My name is Mike. I’m not going to give my full name because I’m still in the halfway house. The Bureau of Prisons released me earlier this May after I served an 84-month sentence for a white-collar case. While serving my sentence, I met Michael Santos, founder of Prison Professors, a nonprofit. He told the audience that he’d been visiting several federal prisons as part of his effort to improve outcomes and bring reforms to America’s prison system. Those reforms included a movement to open mechanisms that would allow people to work toward earning freedom through merit. He spoke about possibilities for work-release programs, and pathways to earn furloughs home. I liked those ideas. Before he left, I introduced myself and pledged to connect with him when I got out. .

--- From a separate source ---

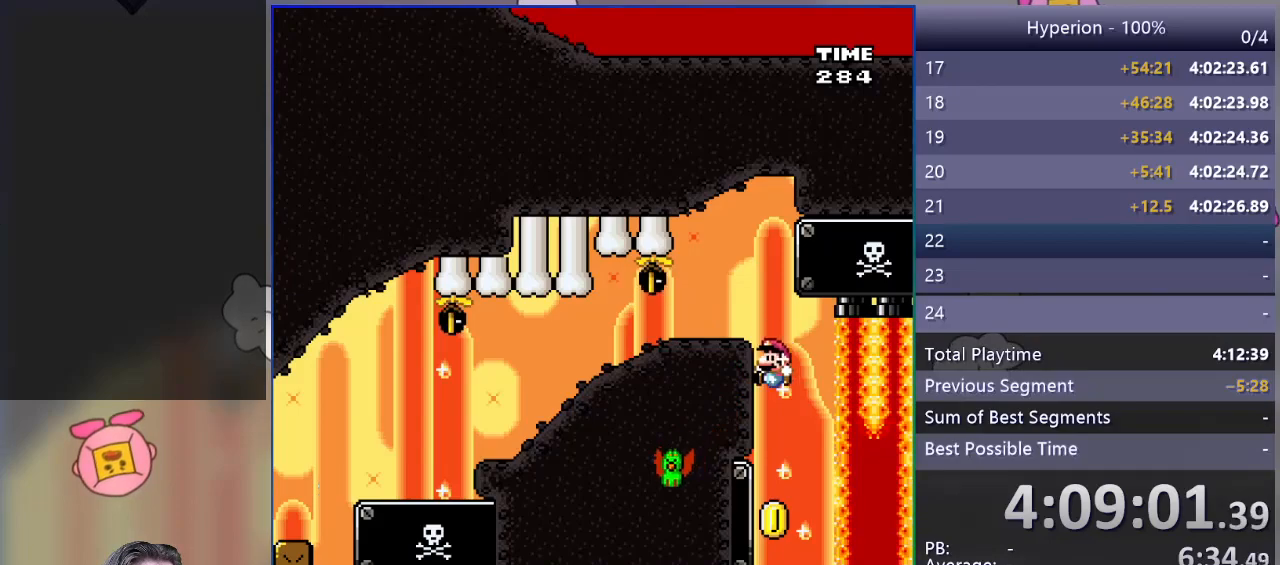
{"buttons": ["CROSS", "SQUARE", "DPAD_LEFT"], "events": [[33, "DPAD_LEFT", "up"], [100, "DPAD_LEFT", "down"], [283, "CROSS", "down"]]}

In early May, after settling into the halfway house, I reached out to Michael through the website PrisonProfessors.org. I offered ideas on how we could use technology in the nonprofit, which began a conversation. He told me that part of his nonprofit’s mission was in opening doors to get people started after they got out. Since I needed a job in the halfway house, he offered an opportunity for me to begin working to spread the nonprofit’s mission. 

One of my first assignments? Using a combination of AI tools and my skillset to transcribe videos that he makes to spread the message of our nonprofit. I like that we’re learning to work together as a team, with one mission: to improve outcomes for people who go through any stage of the criminal justice system, and to offer information at no charge to anyone who wants to learn. 

The Hard Truth

The videos are conversational, between him and Justin Paperny. Michael and Justin met more than a decade ago, when they were serving time in the same prison. They became friends, and from inside that prison, they started to lay out a plan to work incrementally on a pathway that they hoped would lead to better outcomes of America’s prison system. Like me, Justin had served time for a white-collar offense. He would work on the consumer-side of the business, which would generate revenues to support the nonprofit. Michael wanted to focus on building a non-revenue generating venture to provide free services to anyone who wanted to learn. They were building a flywheel, one that would be tough to get started, but one that could eventually build momentum. I liked the mission of spreading awareness.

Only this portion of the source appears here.